Sci Rep. 2019 Jun 18;9(1):8702
 

DOI: 10.1038/s41598-019-45151-w

 

ABSTRACT

Most patients with locally advanced rectal cancer (LARC) present incomplete pathological response (pIR) to neoadjuvant chemoradiotherapy (nCRT). Despite the efforts to predict treatment response using tumor-molecular features, as differentially expressed genes, no molecule has proved to be a strong biomarker. The tumor secretome analysis is a promising strategy for biomarkers identification, which can be assessed using transcriptomic data. We performed transcriptomic-based secretome analysis to select potentially secreted proteins using an in silico approach. The tumor expression profile of 28 LARC biopsies collected before nCRT was compared with normal rectal tissues (NT). The expression profile showed no significant differences between complete (pCR) and incomplete responders to nCRT. Genes with increased expression (pCR = 106 and pIR = 357) were used for secretome analysis based on public databases (Vesiclepedia, Human Cancer Secretome, and Plasma Proteome).
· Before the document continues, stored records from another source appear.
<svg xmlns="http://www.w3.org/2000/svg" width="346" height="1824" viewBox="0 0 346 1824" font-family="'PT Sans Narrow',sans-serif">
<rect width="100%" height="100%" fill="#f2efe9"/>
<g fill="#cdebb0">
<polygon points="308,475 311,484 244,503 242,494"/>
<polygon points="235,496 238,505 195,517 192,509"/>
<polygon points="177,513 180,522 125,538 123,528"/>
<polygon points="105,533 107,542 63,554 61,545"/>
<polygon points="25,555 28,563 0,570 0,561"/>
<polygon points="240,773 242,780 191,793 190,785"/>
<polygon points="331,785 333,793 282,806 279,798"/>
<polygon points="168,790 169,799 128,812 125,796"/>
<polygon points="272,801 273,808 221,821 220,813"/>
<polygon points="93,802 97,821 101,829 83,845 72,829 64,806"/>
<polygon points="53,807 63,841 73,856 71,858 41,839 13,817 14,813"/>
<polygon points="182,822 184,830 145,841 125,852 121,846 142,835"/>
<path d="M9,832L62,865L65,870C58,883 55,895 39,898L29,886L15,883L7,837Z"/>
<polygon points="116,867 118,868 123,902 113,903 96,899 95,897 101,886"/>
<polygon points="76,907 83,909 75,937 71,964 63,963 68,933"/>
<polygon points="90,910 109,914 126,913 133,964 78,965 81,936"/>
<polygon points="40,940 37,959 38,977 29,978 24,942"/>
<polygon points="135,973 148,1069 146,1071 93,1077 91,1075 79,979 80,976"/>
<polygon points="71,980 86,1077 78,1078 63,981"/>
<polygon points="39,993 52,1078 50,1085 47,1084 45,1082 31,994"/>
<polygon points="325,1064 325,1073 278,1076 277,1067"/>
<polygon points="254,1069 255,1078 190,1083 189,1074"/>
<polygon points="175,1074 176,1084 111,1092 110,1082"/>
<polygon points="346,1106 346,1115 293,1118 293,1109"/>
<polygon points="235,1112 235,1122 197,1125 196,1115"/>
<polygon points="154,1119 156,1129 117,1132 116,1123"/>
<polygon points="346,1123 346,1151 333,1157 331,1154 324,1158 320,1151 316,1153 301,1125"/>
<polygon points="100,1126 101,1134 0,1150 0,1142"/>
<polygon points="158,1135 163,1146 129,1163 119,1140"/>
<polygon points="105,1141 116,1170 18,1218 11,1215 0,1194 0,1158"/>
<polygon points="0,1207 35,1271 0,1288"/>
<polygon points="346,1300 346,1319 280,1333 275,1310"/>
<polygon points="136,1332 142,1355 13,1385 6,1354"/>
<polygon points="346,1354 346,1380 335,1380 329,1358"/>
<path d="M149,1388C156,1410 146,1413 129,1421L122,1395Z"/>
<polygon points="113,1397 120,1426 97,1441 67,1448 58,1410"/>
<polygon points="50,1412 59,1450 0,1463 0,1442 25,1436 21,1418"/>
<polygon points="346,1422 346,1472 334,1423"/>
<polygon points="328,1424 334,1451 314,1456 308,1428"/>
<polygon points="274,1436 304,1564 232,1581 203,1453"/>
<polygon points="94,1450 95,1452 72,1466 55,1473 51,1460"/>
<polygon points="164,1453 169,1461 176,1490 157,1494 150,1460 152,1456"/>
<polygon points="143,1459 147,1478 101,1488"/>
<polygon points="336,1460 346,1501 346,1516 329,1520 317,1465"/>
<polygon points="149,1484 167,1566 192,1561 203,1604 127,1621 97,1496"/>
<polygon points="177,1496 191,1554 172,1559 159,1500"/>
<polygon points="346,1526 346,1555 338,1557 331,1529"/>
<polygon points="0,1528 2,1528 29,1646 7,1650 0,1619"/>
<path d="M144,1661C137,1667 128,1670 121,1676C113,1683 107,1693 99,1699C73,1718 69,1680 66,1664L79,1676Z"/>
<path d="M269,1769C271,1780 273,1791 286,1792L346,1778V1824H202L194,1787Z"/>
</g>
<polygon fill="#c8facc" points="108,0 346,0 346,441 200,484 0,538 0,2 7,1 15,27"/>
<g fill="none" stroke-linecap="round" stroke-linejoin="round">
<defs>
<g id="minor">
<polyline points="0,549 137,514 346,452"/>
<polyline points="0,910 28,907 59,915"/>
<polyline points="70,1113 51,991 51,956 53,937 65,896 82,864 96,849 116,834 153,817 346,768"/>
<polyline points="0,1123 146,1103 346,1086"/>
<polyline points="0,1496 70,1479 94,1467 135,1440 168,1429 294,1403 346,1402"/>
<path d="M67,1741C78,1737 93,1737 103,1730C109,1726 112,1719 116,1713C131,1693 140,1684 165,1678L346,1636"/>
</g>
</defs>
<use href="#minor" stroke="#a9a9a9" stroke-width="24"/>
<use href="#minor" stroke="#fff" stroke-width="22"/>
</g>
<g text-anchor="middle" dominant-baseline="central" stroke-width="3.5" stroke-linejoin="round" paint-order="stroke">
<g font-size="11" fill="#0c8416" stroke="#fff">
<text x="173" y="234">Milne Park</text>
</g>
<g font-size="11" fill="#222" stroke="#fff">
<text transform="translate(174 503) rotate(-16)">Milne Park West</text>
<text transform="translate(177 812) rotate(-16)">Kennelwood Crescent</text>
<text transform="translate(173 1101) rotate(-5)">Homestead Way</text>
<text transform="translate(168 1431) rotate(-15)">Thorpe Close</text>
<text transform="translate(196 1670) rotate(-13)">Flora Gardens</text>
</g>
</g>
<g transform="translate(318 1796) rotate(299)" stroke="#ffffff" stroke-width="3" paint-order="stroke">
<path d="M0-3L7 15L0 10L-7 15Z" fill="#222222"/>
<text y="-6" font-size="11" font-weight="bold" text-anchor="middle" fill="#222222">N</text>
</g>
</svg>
Seventeen potentially secreted candidates (pCR = 1, pIR = 13 and 3 in both groups) were further investigated in two independent datasets (TCGA and GSE68204) confirming their over-expression in LARC and association with nCRT response (GSE68204). The expression of circulating amphiregulin and cMET proteins was confirmed in serum from 14 LARC patients. Future studies in liquid biopsies could confirm the utility of these proteins for personalized treatment in LARC patients.